Work to be completed: Lines in the data below that contain the word "memory" are to be copied.

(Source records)
►

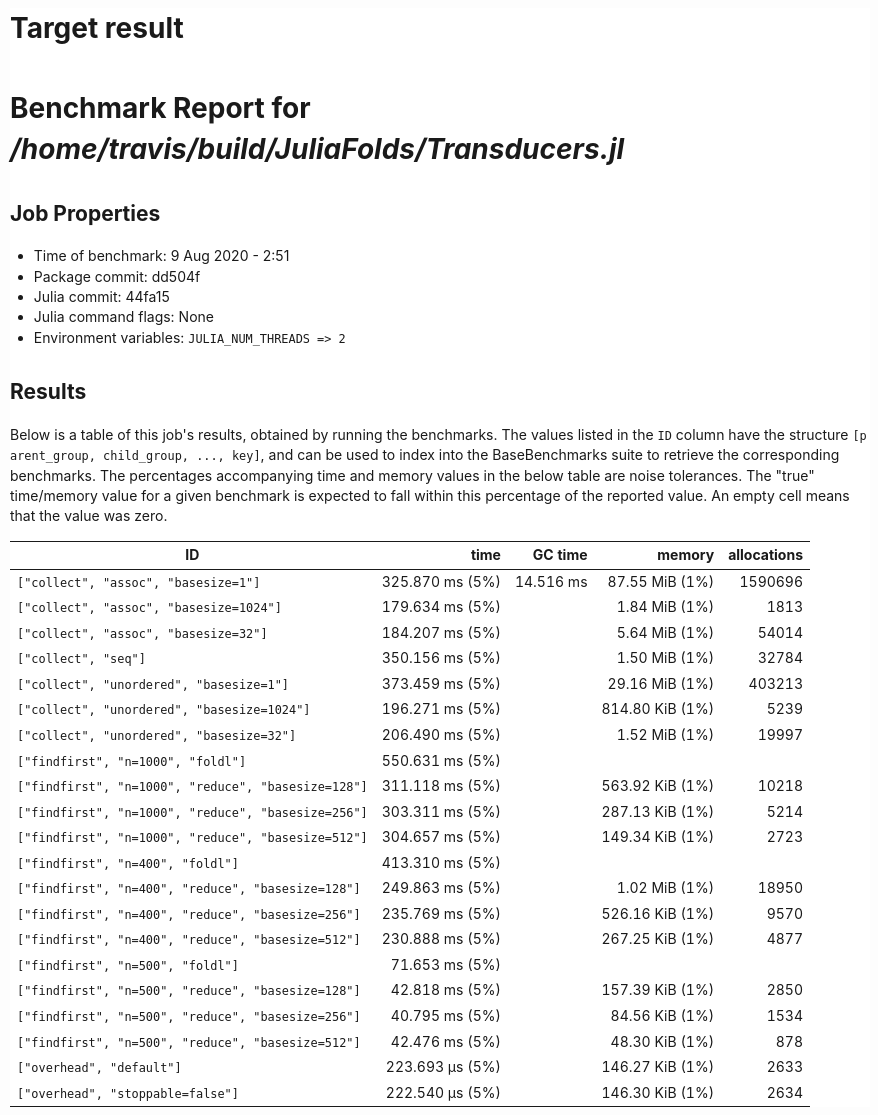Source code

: # Target result
# Benchmark Report for */home/travis/build/JuliaFolds/Transducers.jl*

## Job Properties
* Time of benchmark: 9 Aug 2020 - 2:51
* Package commit: dd504f
* Julia commit: 44fa15
* Julia command flags: None
* Environment variables: `JULIA_NUM_THREADS => 2`

## Results
Below is a table of this job's results, obtained by running the benchmarks.
The values listed in the `ID` column have the structure `[parent_group, child_group, ..., key]`, and can be used to
index into the BaseBenchmarks suite to retrieve the corresponding benchmarks.
The percentages accompanying time and memory values in the below table are noise tolerances. The "true"
time/memory value for a given benchmark is expected to fall within this percentage of the reported value.
An empty cell means that the value was zero.

| ID                                                  | time            | GC time   | memory          | allocations |
|-----------------------------------------------------|----------------:|----------:|----------------:|------------:|
| `["collect", "assoc", "basesize=1"]`                | 325.870 ms (5%) | 14.516 ms |  87.55 MiB (1%) |     1590696 |
| `["collect", "assoc", "basesize=1024"]`             | 179.634 ms (5%) |           |   1.84 MiB (1%) |        1813 |
| `["collect", "assoc", "basesize=32"]`               | 184.207 ms (5%) |           |   5.64 MiB (1%) |       54014 |
| `["collect", "seq"]`                                | 350.156 ms (5%) |           |   1.50 MiB (1%) |       32784 |
| `["collect", "unordered", "basesize=1"]`            | 373.459 ms (5%) |           |  29.16 MiB (1%) |      403213 |
| `["collect", "unordered", "basesize=1024"]`         | 196.271 ms (5%) |           | 814.80 KiB (1%) |        5239 |
| `["collect", "unordered", "basesize=32"]`           | 206.490 ms (5%) |           |   1.52 MiB (1%) |       19997 |
| `["findfirst", "n=1000", "foldl"]`                  | 550.631 ms (5%) |           |                 |             |
| `["findfirst", "n=1000", "reduce", "basesize=128"]` | 311.118 ms (5%) |           | 563.92 KiB (1%) |       10218 |
| `["findfirst", "n=1000", "reduce", "basesize=256"]` | 303.311 ms (5%) |           | 287.13 KiB (1%) |        5214 |
| `["findfirst", "n=1000", "reduce", "basesize=512"]` | 304.657 ms (5%) |           | 149.34 KiB (1%) |        2723 |
| `["findfirst", "n=400", "foldl"]`                   | 413.310 ms (5%) |           |                 |             |
| `["findfirst", "n=400", "reduce", "basesize=128"]`  | 249.863 ms (5%) |           |   1.02 MiB (1%) |       18950 |
| `["findfirst", "n=400", "reduce", "basesize=256"]`  | 235.769 ms (5%) |           | 526.16 KiB (1%) |        9570 |
| `["findfirst", "n=400", "reduce", "basesize=512"]`  | 230.888 ms (5%) |           | 267.25 KiB (1%) |        4877 |
| `["findfirst", "n=500", "foldl"]`                   |  71.653 ms (5%) |           |                 |             |
| `["findfirst", "n=500", "reduce", "basesize=128"]`  |  42.818 ms (5%) |           | 157.39 KiB (1%) |        2850 |
| `["findfirst", "n=500", "reduce", "basesize=256"]`  |  40.795 ms (5%) |           |  84.56 KiB (1%) |        1534 |
| `["findfirst", "n=500", "reduce", "basesize=512"]`  |  42.476 ms (5%) |           |  48.30 KiB (1%) |         878 |
| `["overhead", "default"]`                           | 223.693 μs (5%) |           | 146.27 KiB (1%) |        2633 |
| `["overhead", "stoppable=false"]`                   | 222.540 μs (5%) |           | 146.30 KiB (1%) |        2634 |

◄

Exercise answer:
The percentages accompanying time and memory values in the below table are noise tolerances. The "true"
time/memory value for a given benchmark is expected to fall within this percentage of the reported value.
| ID                                                  | time            | GC time   | memory          | allocations |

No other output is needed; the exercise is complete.